Financial Growth and Geography

Financial Growth and Geography

Post-GFC there has been an upsurge in research into money and finance within geography; yet this subfield was long considered peripheral to economic geography.

Financial geography should engage with economic, geopolitical and urban geographies as well as digital/cultural geographies as well as (uneven) development geographies.

The Geography of Growth

Common wisdom suggests that environmental conditions, like climate, can significantly impact economic outcomes. Therefore, current studies seek to quantify this effect.

However, most studies focus on national data and it can be challenging to distinguish geographical from non-geographical influences. G-Econ Database helps eliminate this difficulty by concentrating on grid cells within countries.

These new analyses demonstrate how geography matters significantly. A comparison of county GDP growth rates across the United States highlights this truth, while an expansion of the sunbelt provides another dramatic example: domestic migration patterns were supercharged by remote work opportunities to the southward direction, leading to boom communities such as The Villages in central Florida as well as an unprecedented construction boom across much of America South.

These findings help shed light on why some countries flourish while others falter, and call for further research on forward-looking dynamic models with forward momentum. Furthermore, efforts should also investigate how institutions impact these trends.

The Geography of Change

Over the past decade, an increasing number of economists have begun including geographic factors in their analyses of economic development. Such studies compare countries and regions to determine whether differences in per capita output can be explained primarily by geography or national institutions.

Recent studies of geographic influences on economic development have been limited in their examination, due to an emphasis on output growth or levels. While this approach makes sense in terms of government policies and domestic economies, it makes it more difficult to comprehend time-invariant effects of geography on economic activity.

G-Econ provides a laboratory for estimating the effects of geography on per capita output and population density. The table below presents estimates for tropical Africa, industrial Europe, other low-latitude regions such as Greenland Australia Russia and the US in terms of relative output/population advantages and disadvantages of geography.

The Geography of Uncertainty

Uncertainty is at the core of this collection of papers, as contributors investigate its effect on geographic relations to produce outcomes and socio-ecological possibilities. Furthermore, uncertainties alter essential themes in critical human geography – scale, spatiality, power relations and place relationships – giving contributors new perspectives to consider when considering human geography as an academic discipline.

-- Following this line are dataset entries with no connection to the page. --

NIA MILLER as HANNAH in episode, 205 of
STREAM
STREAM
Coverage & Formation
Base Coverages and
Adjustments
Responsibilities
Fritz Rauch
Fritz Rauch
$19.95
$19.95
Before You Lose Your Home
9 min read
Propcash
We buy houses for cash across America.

Numerous authors highlight how uncertainties intersect with and compound existing fault lines of inequality. In particular, they demonstrate how decisions about uncertain yield expectations in real estate and financial markets may have different ramifications depending on their respective contexts of use.

Uncertainty also challenges what we consider knowable and quantifiable, as evidenced in Nari Senanayake’s paper on chronic kidney disease in Sri Lanka (CKDu). He examines attempts by locals to neutralize biomedical uncertainty about this mysterious kidney condition by employing practices which produce functional yet counterproductive knowledge practices at different scales – challenging the dominant assumptions of Western bureaucratic rationality, scientific management practices and educational pedagogy while opening new avenues of investigation at the intersection between science, society and education research.

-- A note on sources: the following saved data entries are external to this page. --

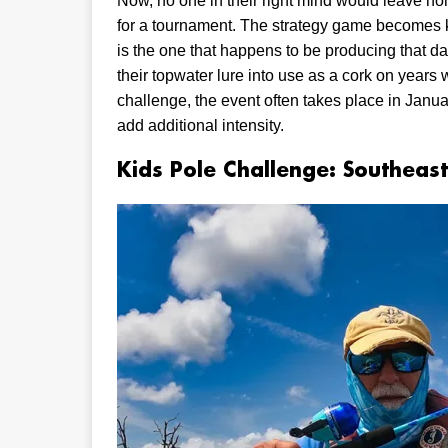
Now, no one in their right mind would leave hom
for a tournament. The strategy game becomes key
is the one that happens to be producing that
their topwater lure into use as a cork on years
challenge, the event often takes place in Janu
add additional intensity.
Kids Pole Challenge: Southeast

The Geography of Opportunity

Publishing this inaugural issue marks a pivotal moment in financial geography’s emergence since the Global Financial Crisis. Financial geography’s rise can be linked to increasing significance of finances relative to development, globalisation, inequality, sustainability and natural environment issues.

Research by this institution has also refuted claims that globalisation and financial technology are diminishing geography’s importance. Geographics remains very relevant due to five reasons – unspoiled landscapes of specific places, transport needs for physical goods, local energy support requirements, specific client requirements as well as highly specialised information networks – still making geography relevant.

As financial geography matures and expands, three challenges present themselves to it. Financial geography must develop deeper dialogues with scholars who specialize in physical geography topics like natural hazards and risks, climate change and biodegradation (e.g. Hillier & Van Meeteren’s Citation2023); it also needs to maintain its ability to bridge epistemological divides that mar geographic knowledge while striving towards synthesis across seemingly incommensurable gaps.